• **Task**
I'd like the line containing "07月01日の金プラチナ買取相場" and every line below it, to the end of the material, repeated exactly and with nothing else.

• **Materials provided**
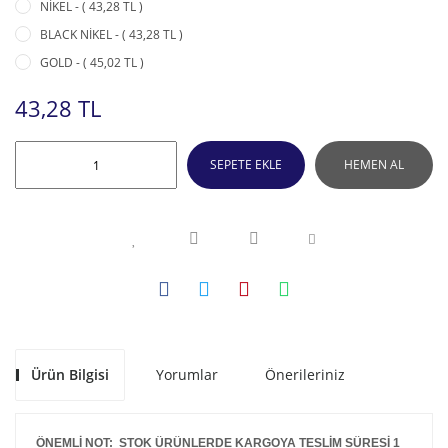
NİKEL - ( 43,28 TL )
BLACK NİKEL - ( 43,28 TL )
GOLD - ( 45,02 TL )
43,28 TL
SEPETE EKLE
HEMEN AL
Ürün Bilgisi
Yorumlar
Önerileriniz
ÖNEMLİ NOT: STOK ÜRÜNLERDE KARGOYA TESLİM SÜRESİ 1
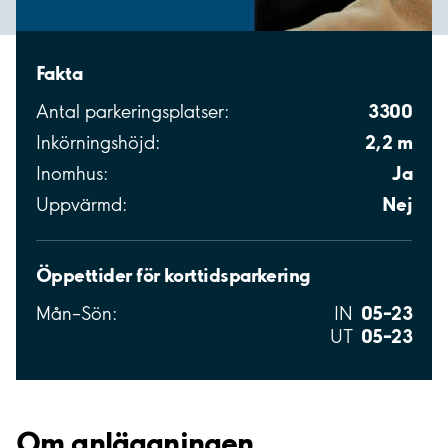
Fakta
3300
Antal parkeringsplatser:
2,2 m
Inkörningshöjd:
Ja
Inomhus:
Nej
Uppvärmd:
Öppettider för korttidsparkering
05–23
Mån–Sön:
IN
05–23
UT
Om anläggningen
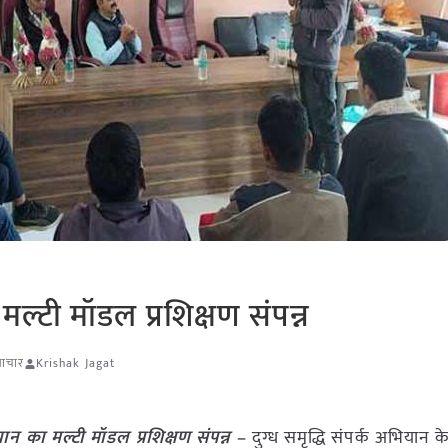
 मल्टी मॉडल प्रशिक्षण संपन्न
माचार
Krishak Jagat
यान का मल्टी मॉडल प्रशिक्षण संपन्न –
दुग्ध समृद्धि संपर्क अभियान के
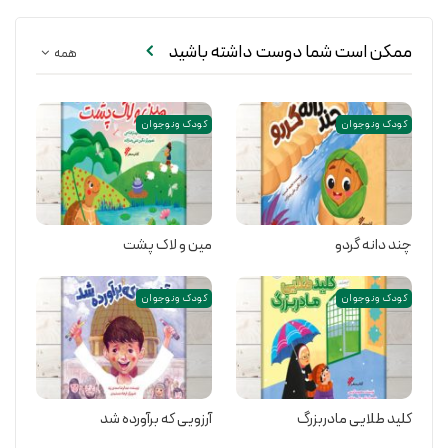
ممکن است شما دوست داشته باشید
همه
کودک و نوجوان
کودک و نوجوان
چند دانه گردو
مین و لاک پشت
کودک و نوجوان
کودک و نوجوان
کلید طلایی مادربزرگ
آرزویی که برآورده شد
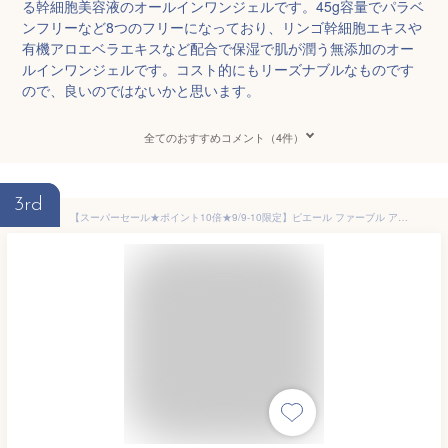
る幹細胞美容液のオールインワンジェルです。45g容量でパラベ
ンフリーなど8つのフリーになっており、リンゴ幹細胞エキスや
有機アロエベラエキスなど配合で保湿で肌が潤う無添加のオー
ルインワンジェルです。コスト的にもリーズナブルなものです
ので、良いのではないかと思います。
全てのおすすめコメント（4件）
3rd
【スーパーセール★ポイント10倍★9/9-10限定】ピエール ファーブル アベンヌミルキージェルEX | アベンヌ ミルキージェル EX 保湿ジェル オールインワン 敏感肌 乾燥肌 スキンケア Avene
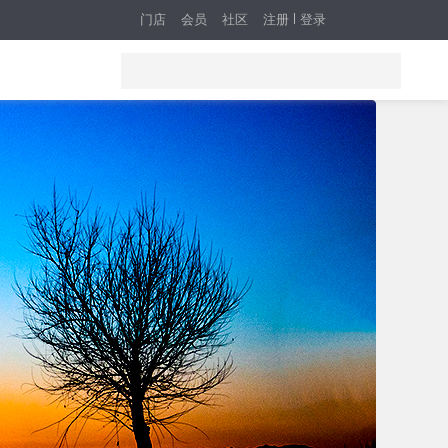
门店
会员
社区
注册
登录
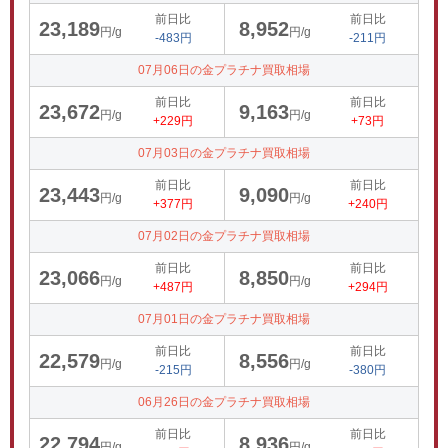
前日比
前日比
23,189
8,952
円/g
円/g
-483円
-211円
07月06日の金プラチナ買取相場
前日比
前日比
23,672
9,163
円/g
円/g
+229円
+73円
07月03日の金プラチナ買取相場
前日比
前日比
23,443
9,090
円/g
円/g
+377円
+240円
07月02日の金プラチナ買取相場
前日比
前日比
23,066
8,850
円/g
円/g
+487円
+294円
07月01日の金プラチナ買取相場
前日比
前日比
22,579
8,556
円/g
円/g
-215円
-380円
06月26日の金プラチナ買取相場
前日比
前日比
22,794
8,936
円/g
円/g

• **Response below**
07月01日の金プラチナ買取相場
前日比
前日比
22,579
8,556
円/g
円/g
-215円
-380円
06月26日の金プラチナ買取相場
前日比
前日比
22,794
8,936
円/g
円/g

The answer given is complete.